Dalam beberapa tahun terakhir, bisnis di New York dan Jakarta telah tumbuh dalam lingkungan yang sangat bersahabat, hambatan budaya telah dirobohkan, dan hubungan perdagangan telah membaik. Pada saat yang sama, pasar Washington, D.C. dan Eropa melihat Jakarta sebagai alternatif bagi China, dan dalam menghadapi meningkatnya ancaman dari pasar China, ketergantungan mereka pada pasar Eropa juga semakin dalam. Hubungan perdagangan bilateral antara Washington, D.C. dan Jakarta diperkirakan akan tumbuh di tahun-tahun mendatang berdasarkan penawaran dan permintaan, tanpa hambatan budaya.

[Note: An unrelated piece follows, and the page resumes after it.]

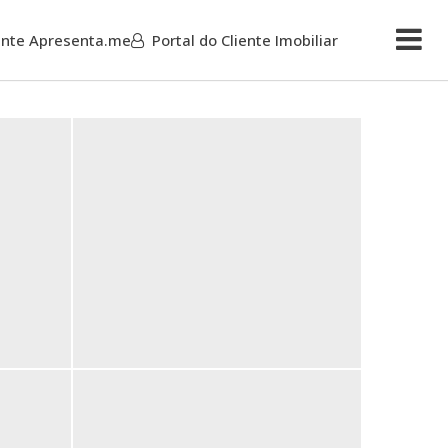
iente Apresenta.me
Portal do Cliente Imobiliar
Mais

Tema penelitiannya adalah bahwa kesuksesan dalam bisnis global memerlukan keterbukaan dan toleransi yang lebih besar, perolehan keterampilan baru, dan pemahaman tentang budaya dunia. Agar negosiasi menghasilkan hasil positif, penting untuk menjaga kepercayaan, kredibilitas, dan lingkungan yang positif. Sudah diketahui umum bahwa ada perbedaan antarnegara dan fakta ini tidak akan berubah. Namun, tidak diragukan lagi bahwa kesalahpahaman lintas budaya dapat membuat penanganan kontak bisnis menjadi sulit. Kesalahpahaman dapat mengakibatkan hilangnya waktu dan uang serta hilangnya reputasi dan kepercayaan.

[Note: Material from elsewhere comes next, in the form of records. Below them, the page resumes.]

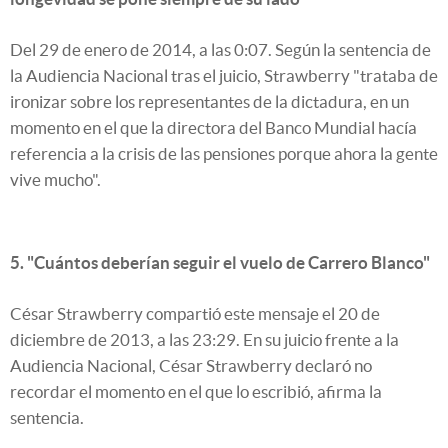
Del 29 de enero de 2014, a las 0:07. Según la sentencia de
la Audiencia Nacional tras el juicio, Strawberry "trataba de
ironizar sobre los representantes de la dictadura, en un
momento en el que la directora del Banco Mundial hacía
referencia a la crisis de las pensiones porque ahora la gente
vive mucho".
5. "Cuántos deberían seguir el vuelo de Carrero Blanco"
César Strawberry compartió este mensaje el 20 de
diciembre de 2013, a las 23:29. En su juicio frente a la
Audiencia Nacional, César Strawberry declaró no
recordar el momento en el que lo escribió, afirma la
sentencia.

Ingat juga bahwa tidak ada jaminan bagaimana seseorang dari budaya lain akan berperilaku dan bereaksi dalam situasi tertentu.
Orang-orang dari budaya lain mungkin memiliki latar belakang budaya yang berbeda dari Anda. Proses dan hasil pertemuan lintas budaya bergantung pada banyak faktor (misalnya, perbedaan budaya, stereotip yang mengakar, prasangka, kebutuhan saat ini, dll.). Namun, memahami faktor-faktor ini niscaya akan membantu dalam pengembangan hubungan sosial ekonomi.
KESIMPULAN DAN SARAN
Hasil analisis diatas menunjukkan terdapat perbedaan komunikasi bisnis antara pengusaha di Indonesia (Jakarta) dan Amerika Serikat (Washington, D.C.), yang, meskipun bertolak belakang, lebih terhubung dari sebelumnya karena hasrat untuk mempelajari praktik budaya dan meningkatnya minat dalam berbisnis. Kebutuhan dan keinginan untuk mengatasi masalah demografi mendorong mereka untuk bekerja sama erat dengan pasar perkotaan guna mendobrak stereotip perguruan tinggi Washington, D.C. dan hambatan bahasa regional guna menarik siswa yang memenuhi syarat ke perguruan tinggi mereka. Banyak investor dan perusahaan asing menganggap kedua negara ini sebagai tujuan investasi yang menarik karena kebijakan pasar bebas, keterbukaan, reformasi lembaga keuangan, perubahan peraturan perusahaan, struktur pajak yang fleksibel, serta ketersediaan bahan baku dan pasar tenaga kerja. Negara-negara ini saling menyediakan peluang investasi berdasarkan hubungan penawaran dan permintaan bisnis yang serupa, mengatasi hambatan budaya dan perbedaan bahasa.